Temer: Isso é mais uma intriga. Eu fui avisado cerca de uma hora e meia antes da saída do Palocci e antes até da carta de demissão dele. Eu recebi com muita naturalidade. O chefe da Casa Civil é uma das pessoas mais próximas da presidente, é quase um chefe de gabinete. Então é natural que a escolha seja exclusivamente dela. Mas ela teve a delicadeza de me chamar e de me avisar muito antes. Uma hora e meia depois, de fato, estava na internet. No caso da articulação política, que já diz respeito mais a uma política de integração com o Congresso Nacional, a presidente me chamou duas vezes. A primeira, quando não havia decisão alguma, para trocar ideias sobre nomes. Depois me chamou no dia seguinte para me dizer que havia decidido pela ex-senadora Ideli e que pedia o nosso apoio. A mim, ao presidente Sarney (o senador José Sarney), aos pemedebistas todos que nós apoiássemos essa indicação. E nós simplesmente dissemos: se a escolha é sua, nós vamos apoiar. É a escolha do governo, é a nossa escolha.

Valor: O que fazer para resolver a disputa PT e PMDB no governo?

Temer: Essa disputa é natural, não deve nos assustar. Há uma certa harmonia entre PT e PMDB. Uma ou outra dificuldade facilmente superáveis. Eu não creio que haja divergência fundamental entre PT e PMDB.

Valor: Então o senhor acredita também que o acordo de rodízio entre os partidos na presidência da Câmara será cumprido?

Temer: Sem dúvida alguma. Foi o ocorreu na legislatura passada, quando nós apoiamos o deputado Arlindo Chinaglia, e depois eles me apoiaram. Aliás, nós até fizemos questão de documentar esse acordo, tanto no passado como agora foi um acordo escrito.

Valor: E nas eleições municipais?

Temer: Nós obviamente vamos tentar - já conversamos sobre isso com o PT - fazer o maior número de alianças possível, mas reconheço a força das realidades locais. Estas é que determinam muitas vezes as alianças.

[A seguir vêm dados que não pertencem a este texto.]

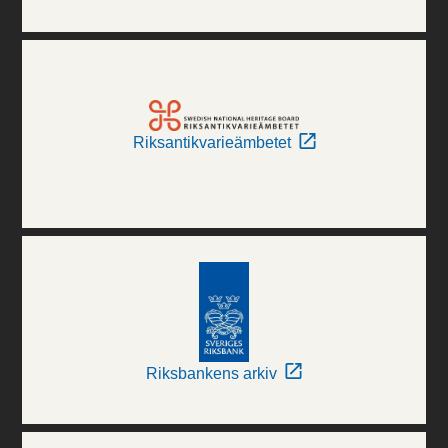
Riksantikvarieämbetet
Riksbankens arkiv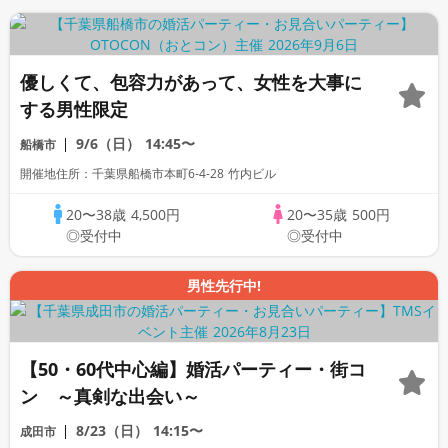
優しくて、包容力があって、女性を大事に
する男性限定
9/6（日）
14:45〜
船橋市
開催地住所：千葉県船橋市本町6-4-28 竹内ビル
20〜38歳
4,500円
20〜35歳
500円
◎受付中
◎受付中
男性先行中!
【50・60代中心編】婚活パーティー・街コ
ン ～真剣な出会い～
8/23（日）
14:15〜
成田市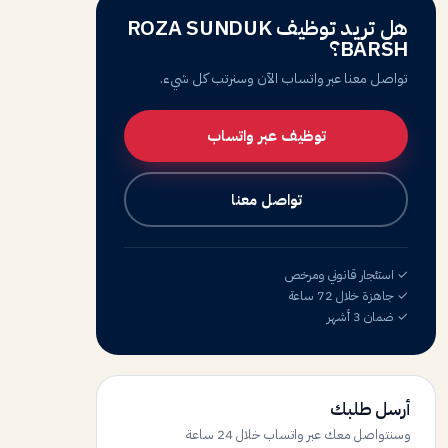
هل تريد توظيف ROZA SUNDUK
BARSH؟
تواصل معنا عبر واتساب الآن وسنرتب كل شيء.
توظيف عبر واتساب
تواصل معنا
✓ استئجار قانوني ومرخص
✓ جاهزة خلال 72 ساعة
✓ ضمان 3 أشهر
أرسل طلبك
وسنتواصل معك عبر واتساب خلال 24 ساعة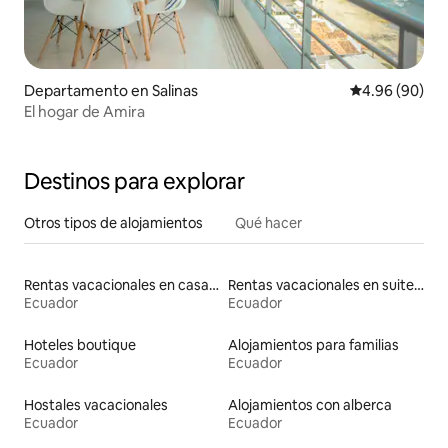
Departamento en Salinas
Calificación p
4.96 (90)
El hogar de Amira
Destinos para explorar
Otros tipos de alojamientos
Qué hacer
Rentas vacacionales en casas en árbol
Rentas vacacionales en suites privadas
Ecuador
Ecuador
Hoteles boutique
Alojamientos para familias
Ecuador
Ecuador
Hostales vacacionales
Alojamientos con alberca
Ecuador
Ecuador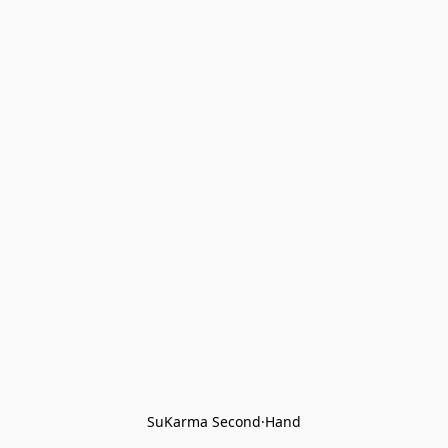
SuKarma Second·Hand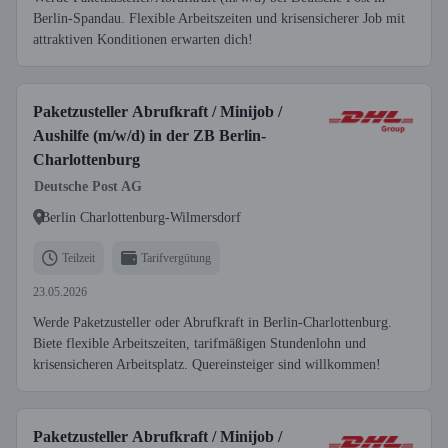
Berlin-Spandau. Flexible Arbeitszeiten und krisensicherer Job mit
attraktiven Konditionen erwarten dich!
Paketzusteller Abrufkraft / Minijob /
Aushilfe (m/w/d) in der ZB Berlin-
Charlottenburg
Deutsche Post AG
Berlin Charlottenburg-Wilmersdorf
Teilzeit
Tarifvergütung
23.05.2026
Werde Paketzusteller oder Abrufkraft in Berlin-Charlottenburg.
Biete flexible Arbeitszeiten, tarifmäßigen Stundenlohn und
krisensicheren Arbeitsplatz. Quereinsteiger sind willkommen!
Paketzusteller Abrufkraft / Minijob /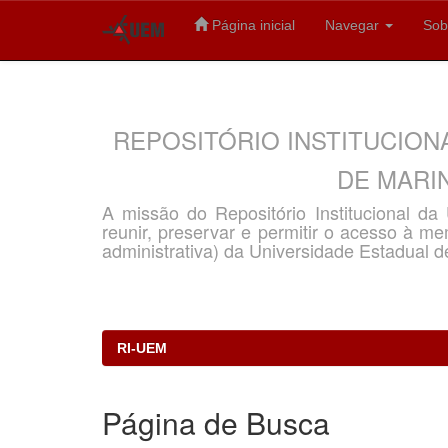
Página inicial
Navegar
Sob
Skip
navigation
REPOSITÓRIO INSTITUCION
DE MARIN
A missão do Repositório Institucional d
reunir, preservar e permitir o acesso à memó
administrativa) da Universidade Estadual d
RI-UEM
Página de Busca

Mesmo que haja uma ou outra divergência nas localidades, isso não vai influenciar no plano nacional.

Valor: O acordo de rodízio na Câmara pode atrapalhar mais a aliança do que as eleições municipais?

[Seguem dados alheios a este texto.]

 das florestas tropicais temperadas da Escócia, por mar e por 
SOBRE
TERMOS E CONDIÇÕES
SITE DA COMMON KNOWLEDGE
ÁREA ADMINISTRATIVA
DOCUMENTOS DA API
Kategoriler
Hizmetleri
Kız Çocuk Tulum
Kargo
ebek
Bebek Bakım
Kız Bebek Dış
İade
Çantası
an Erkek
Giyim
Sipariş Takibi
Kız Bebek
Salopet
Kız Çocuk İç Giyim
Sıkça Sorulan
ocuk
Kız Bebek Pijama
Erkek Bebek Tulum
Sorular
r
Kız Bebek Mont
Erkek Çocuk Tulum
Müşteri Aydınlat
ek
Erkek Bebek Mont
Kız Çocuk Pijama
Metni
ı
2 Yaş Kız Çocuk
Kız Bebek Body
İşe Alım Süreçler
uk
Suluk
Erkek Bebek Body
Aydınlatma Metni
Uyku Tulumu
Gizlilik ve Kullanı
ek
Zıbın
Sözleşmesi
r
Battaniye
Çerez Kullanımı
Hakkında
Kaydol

Temer: Sem dúvida alguma. Porque aí nós já estamos no plano nacional, não estamos mais no plano municipal.

Valor: Há queixas do governo sobre o comportamento do partido na votação do Código Florestal...

Temer: Deixa eu interromper. Essa votação da Câmara é o primeiro ato de um longo processo legislativo. Tem a votação na Câmara, depois a votação no Senado, que pode fazer eventuais modificações, portanto o projeto retornaria à Câmara, e ao final tem a possibilidade do veto. Esse é o processo legislativo democrático. O que aconteceu com o PMDB da Câmara, e nesse sentido o Henrique Alves [deputado líder da bancada] teve um papel importante porque ele, em várias ocasiões, conseguiu mudar a data da votação para que não se desse uma derrota governamental. Você sabe que havia uma emenda até da oposição, e ele negociou com a oposição para que a emenda fosse de um partido da base, o PMDB, e não da oposição. A emenda da oposição, no sentido do que se discute hoje, era mais grave que a emenda do PMDB. E o Henrique soube negociar isso com muita habilidade para alocar isso numa emenda menos grave e de um partido da base e não da oposição.

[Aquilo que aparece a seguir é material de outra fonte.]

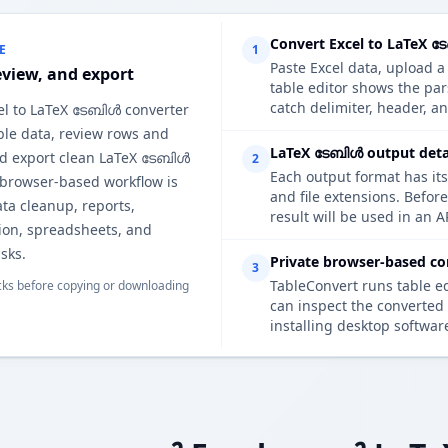
Convert Excel to LaTeX ട
E
1
Paste Excel data, upload a
eview, and export
table editor shows the pa
catch delimiter, header, an
cel to LaTeX ടേബിൾ converter
ble data, review rows and
LaTeX ടേബിൾ output detai
d export clean LaTeX ടേബിൾ
2
Each output format has its
 browser-based workflow is
and file extensions. Befo
ata cleanup, reports,
result will be used in an A
on, spreadsheets, and
sks.
Private browser-based co
3
TableConvert runs table e
ks before copying or downloading
can inspect the converted 
installing desktop softwar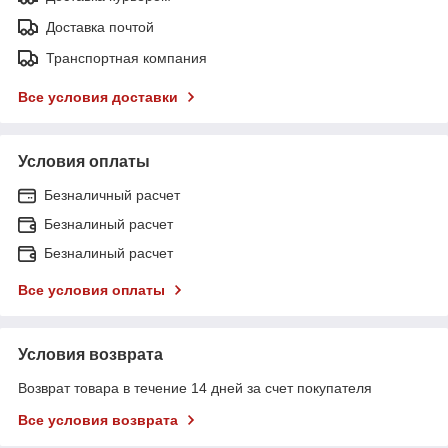
Доставка почтой
Транспортная компания
Все условия доставки
Условия оплаты
Безналичный расчет
Безналиный расчет
Безналиный расчет
Все условия оплаты
Условия возврата
Возврат товара в течение 14 дней за счет покупателя
Все условия возврата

Valor: Vamos falar de outros projetos do governo. Ajuste fiscal, qual sua posição?

Temer: O governo está estudando essa matéria, vai fazer propostas, evidentemente antes de fazer propostas vai fazer consultas as mais variadas, eu não tenho ainda este quadro, porque está lá no Ministério da Fazenda. Eu acho que haverá esses ajustes. Já houve não exatamente um ajuste fiscal, mas um contingenciamento de R$ 50 bilhões muito enaltecido pela opinião públicas, porque é uma redução dos gastos. E aos poucos o governo vai atendendo também a demandas, porque houve queixas e na medida que há queixas o governo vai atendendo uma ou outra demanda.

Valor: Desoneração da folha de pagamentos...

Temer: É uma coisa que o governo quer muito fazer. A presidenta não tem se furtado a falar sobre esse assunto, falou na campanha e tem falado permanentemente sobre isso.

Valor: MP das licitações?

Temer: É preciso uma forma mais ágil para podermos dar cumprimento aos compromissos até internacionais que assumimos. Isso não é uma coisa chocante. É claro que haverá fiscalização. É claro que haverá necessidade de exação administrativa, não tenho a menor dúvida disso, e com todos os controles necessários.